ENTRIES:
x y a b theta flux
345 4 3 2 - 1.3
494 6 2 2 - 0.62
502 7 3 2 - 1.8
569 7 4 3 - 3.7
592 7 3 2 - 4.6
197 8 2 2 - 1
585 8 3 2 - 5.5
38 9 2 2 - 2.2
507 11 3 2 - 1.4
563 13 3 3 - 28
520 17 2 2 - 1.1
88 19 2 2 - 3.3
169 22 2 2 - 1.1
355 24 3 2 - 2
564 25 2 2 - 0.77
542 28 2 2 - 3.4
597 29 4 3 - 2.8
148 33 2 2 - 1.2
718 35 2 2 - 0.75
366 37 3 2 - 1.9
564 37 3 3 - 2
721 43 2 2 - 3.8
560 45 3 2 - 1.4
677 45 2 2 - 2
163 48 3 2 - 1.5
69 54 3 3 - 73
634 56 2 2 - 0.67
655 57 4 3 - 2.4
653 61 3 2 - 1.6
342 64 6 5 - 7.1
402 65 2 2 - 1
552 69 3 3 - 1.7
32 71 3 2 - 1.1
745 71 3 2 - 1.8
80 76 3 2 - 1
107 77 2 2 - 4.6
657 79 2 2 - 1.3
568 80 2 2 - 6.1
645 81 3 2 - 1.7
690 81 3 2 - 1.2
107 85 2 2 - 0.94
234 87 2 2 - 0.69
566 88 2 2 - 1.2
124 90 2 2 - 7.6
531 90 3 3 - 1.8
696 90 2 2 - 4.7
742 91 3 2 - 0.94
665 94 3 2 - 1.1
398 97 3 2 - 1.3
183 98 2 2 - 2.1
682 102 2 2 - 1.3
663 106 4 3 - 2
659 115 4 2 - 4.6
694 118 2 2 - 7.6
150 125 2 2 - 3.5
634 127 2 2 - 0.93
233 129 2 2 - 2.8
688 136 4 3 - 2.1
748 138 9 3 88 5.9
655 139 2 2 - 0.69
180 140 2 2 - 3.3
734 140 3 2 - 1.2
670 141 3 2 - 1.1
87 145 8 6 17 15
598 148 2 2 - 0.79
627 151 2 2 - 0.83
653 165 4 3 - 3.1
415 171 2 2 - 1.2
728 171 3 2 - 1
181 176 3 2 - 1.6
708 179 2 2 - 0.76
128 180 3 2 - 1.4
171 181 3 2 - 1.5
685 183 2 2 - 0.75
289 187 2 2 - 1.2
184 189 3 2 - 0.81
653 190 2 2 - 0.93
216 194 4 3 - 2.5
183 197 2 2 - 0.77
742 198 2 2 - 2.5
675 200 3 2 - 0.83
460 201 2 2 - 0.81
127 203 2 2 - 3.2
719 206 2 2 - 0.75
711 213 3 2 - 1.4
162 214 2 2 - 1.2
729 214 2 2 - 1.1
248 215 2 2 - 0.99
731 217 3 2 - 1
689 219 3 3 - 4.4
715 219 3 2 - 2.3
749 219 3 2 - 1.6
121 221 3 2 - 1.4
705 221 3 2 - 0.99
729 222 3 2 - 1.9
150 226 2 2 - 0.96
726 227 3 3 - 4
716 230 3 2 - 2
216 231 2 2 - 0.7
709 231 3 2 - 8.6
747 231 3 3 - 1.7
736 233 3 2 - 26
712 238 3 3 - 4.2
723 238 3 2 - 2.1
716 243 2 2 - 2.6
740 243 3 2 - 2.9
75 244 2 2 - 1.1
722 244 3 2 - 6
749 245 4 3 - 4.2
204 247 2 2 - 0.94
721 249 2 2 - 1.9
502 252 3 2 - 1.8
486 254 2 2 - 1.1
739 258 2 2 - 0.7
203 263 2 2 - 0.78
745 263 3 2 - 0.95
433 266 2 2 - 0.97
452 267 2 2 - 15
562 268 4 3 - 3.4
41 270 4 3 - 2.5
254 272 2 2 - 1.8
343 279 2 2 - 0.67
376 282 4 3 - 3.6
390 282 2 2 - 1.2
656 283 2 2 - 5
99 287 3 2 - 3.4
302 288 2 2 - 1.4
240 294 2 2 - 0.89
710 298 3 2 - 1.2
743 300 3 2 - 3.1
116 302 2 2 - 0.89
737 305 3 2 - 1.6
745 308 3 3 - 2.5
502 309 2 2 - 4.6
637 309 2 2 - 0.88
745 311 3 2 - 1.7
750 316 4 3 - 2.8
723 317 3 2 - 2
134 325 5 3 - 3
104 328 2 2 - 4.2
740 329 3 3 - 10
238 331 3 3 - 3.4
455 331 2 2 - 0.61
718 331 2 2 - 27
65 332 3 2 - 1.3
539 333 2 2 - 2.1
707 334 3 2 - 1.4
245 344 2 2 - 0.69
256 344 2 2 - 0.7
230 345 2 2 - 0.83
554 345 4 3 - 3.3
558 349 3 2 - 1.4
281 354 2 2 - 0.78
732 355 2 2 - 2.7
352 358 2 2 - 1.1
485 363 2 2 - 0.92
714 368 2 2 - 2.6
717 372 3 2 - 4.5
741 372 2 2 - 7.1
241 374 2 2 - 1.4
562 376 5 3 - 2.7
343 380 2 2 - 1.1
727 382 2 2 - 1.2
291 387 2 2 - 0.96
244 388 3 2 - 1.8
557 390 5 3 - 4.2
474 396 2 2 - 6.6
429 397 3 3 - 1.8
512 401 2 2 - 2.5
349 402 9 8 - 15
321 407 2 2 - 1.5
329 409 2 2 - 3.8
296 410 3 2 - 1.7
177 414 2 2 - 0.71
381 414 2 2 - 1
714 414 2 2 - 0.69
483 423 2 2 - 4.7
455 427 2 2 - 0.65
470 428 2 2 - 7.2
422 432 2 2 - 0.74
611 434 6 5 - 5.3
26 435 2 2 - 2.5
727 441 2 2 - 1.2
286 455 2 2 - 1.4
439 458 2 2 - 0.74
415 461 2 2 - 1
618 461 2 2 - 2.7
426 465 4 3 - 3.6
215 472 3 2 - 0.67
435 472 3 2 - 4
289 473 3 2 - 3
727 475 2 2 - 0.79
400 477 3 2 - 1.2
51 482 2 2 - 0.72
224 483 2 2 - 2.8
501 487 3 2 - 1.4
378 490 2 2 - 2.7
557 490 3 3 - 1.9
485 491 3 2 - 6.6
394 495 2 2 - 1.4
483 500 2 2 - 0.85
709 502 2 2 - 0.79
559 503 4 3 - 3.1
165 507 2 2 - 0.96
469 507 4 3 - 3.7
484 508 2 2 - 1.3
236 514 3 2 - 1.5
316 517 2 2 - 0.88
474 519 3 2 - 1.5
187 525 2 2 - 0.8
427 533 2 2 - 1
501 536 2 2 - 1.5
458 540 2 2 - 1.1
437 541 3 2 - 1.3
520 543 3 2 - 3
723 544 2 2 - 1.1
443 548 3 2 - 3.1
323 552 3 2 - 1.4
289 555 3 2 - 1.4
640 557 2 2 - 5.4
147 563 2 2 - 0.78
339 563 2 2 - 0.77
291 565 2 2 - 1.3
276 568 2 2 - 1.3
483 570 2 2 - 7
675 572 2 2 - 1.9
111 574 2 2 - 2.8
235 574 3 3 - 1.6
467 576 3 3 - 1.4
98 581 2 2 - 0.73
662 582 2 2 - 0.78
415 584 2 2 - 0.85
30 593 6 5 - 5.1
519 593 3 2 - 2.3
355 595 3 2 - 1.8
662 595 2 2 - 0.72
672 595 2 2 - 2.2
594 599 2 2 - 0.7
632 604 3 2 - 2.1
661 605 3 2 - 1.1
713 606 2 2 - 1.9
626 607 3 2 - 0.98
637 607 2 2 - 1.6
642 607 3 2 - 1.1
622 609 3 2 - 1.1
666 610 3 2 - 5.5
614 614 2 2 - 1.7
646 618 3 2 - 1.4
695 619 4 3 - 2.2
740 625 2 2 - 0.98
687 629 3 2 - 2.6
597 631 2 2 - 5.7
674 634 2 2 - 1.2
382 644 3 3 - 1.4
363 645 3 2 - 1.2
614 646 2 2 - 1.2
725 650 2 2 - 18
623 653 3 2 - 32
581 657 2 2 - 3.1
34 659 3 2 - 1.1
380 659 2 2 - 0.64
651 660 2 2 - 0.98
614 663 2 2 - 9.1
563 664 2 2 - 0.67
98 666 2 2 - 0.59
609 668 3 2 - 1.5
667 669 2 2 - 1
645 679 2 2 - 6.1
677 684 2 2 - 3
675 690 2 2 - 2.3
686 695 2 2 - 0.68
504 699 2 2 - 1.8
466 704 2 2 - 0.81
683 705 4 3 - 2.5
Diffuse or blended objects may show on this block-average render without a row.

TASK INSTRUCTIONS:
Return, unchanged, every line of the material from the first line through the line containing "162 214 2 2 - 1.2", including both ends.

RESULT:
x y a b theta flux
345 4 3 2 - 1.3
494 6 2 2 - 0.62
502 7 3 2 - 1.8
569 7 4 3 - 3.7
592 7 3 2 - 4.6
197 8 2 2 - 1
585 8 3 2 - 5.5
38 9 2 2 - 2.2
507 11 3 2 - 1.4
563 13 3 3 - 28
520 17 2 2 - 1.1
88 19 2 2 - 3.3
169 22 2 2 - 1.1
355 24 3 2 - 2
564 25 2 2 - 0.77
542 28 2 2 - 3.4
597 29 4 3 - 2.8
148 33 2 2 - 1.2
718 35 2 2 - 0.75
366 37 3 2 - 1.9
564 37 3 3 - 2
721 43 2 2 - 3.8
560 45 3 2 - 1.4
677 45 2 2 - 2
163 48 3 2 - 1.5
69 54 3 3 - 73
634 56 2 2 - 0.67
655 57 4 3 - 2.4
653 61 3 2 - 1.6
342 64 6 5 - 7.1
402 65 2 2 - 1
552 69 3 3 - 1.7
32 71 3 2 - 1.1
745 71 3 2 - 1.8
80 76 3 2 - 1
107 77 2 2 - 4.6
657 79 2 2 - 1.3
568 80 2 2 - 6.1
645 81 3 2 - 1.7
690 81 3 2 - 1.2
107 85 2 2 - 0.94
234 87 2 2 - 0.69
566 88 2 2 - 1.2
124 90 2 2 - 7.6
531 90 3 3 - 1.8
696 90 2 2 - 4.7
742 91 3 2 - 0.94
665 94 3 2 - 1.1
398 97 3 2 - 1.3
183 98 2 2 - 2.1
682 102 2 2 - 1.3
663 106 4 3 - 2
659 115 4 2 - 4.6
694 118 2 2 - 7.6
150 125 2 2 - 3.5
634 127 2 2 - 0.93
233 129 2 2 - 2.8
688 136 4 3 - 2.1
748 138 9 3 88 5.9
655 139 2 2 - 0.69
180 140 2 2 - 3.3
734 140 3 2 - 1.2
670 141 3 2 - 1.1
87 145 8 6 17 15
598 148 2 2 - 0.79
627 151 2 2 - 0.83
653 165 4 3 - 3.1
415 171 2 2 - 1.2
728 171 3 2 - 1
181 176 3 2 - 1.6
708 179 2 2 - 0.76
128 180 3 2 - 1.4
171 181 3 2 - 1.5
685 183 2 2 - 0.75
289 187 2 2 - 1.2
184 189 3 2 - 0.81
653 190 2 2 - 0.93
216 194 4 3 - 2.5
183 197 2 2 - 0.77
742 198 2 2 - 2.5
675 200 3 2 - 0.83
460 201 2 2 - 0.81
127 203 2 2 - 3.2
719 206 2 2 - 0.75
711 213 3 2 - 1.4
162 214 2 2 - 1.2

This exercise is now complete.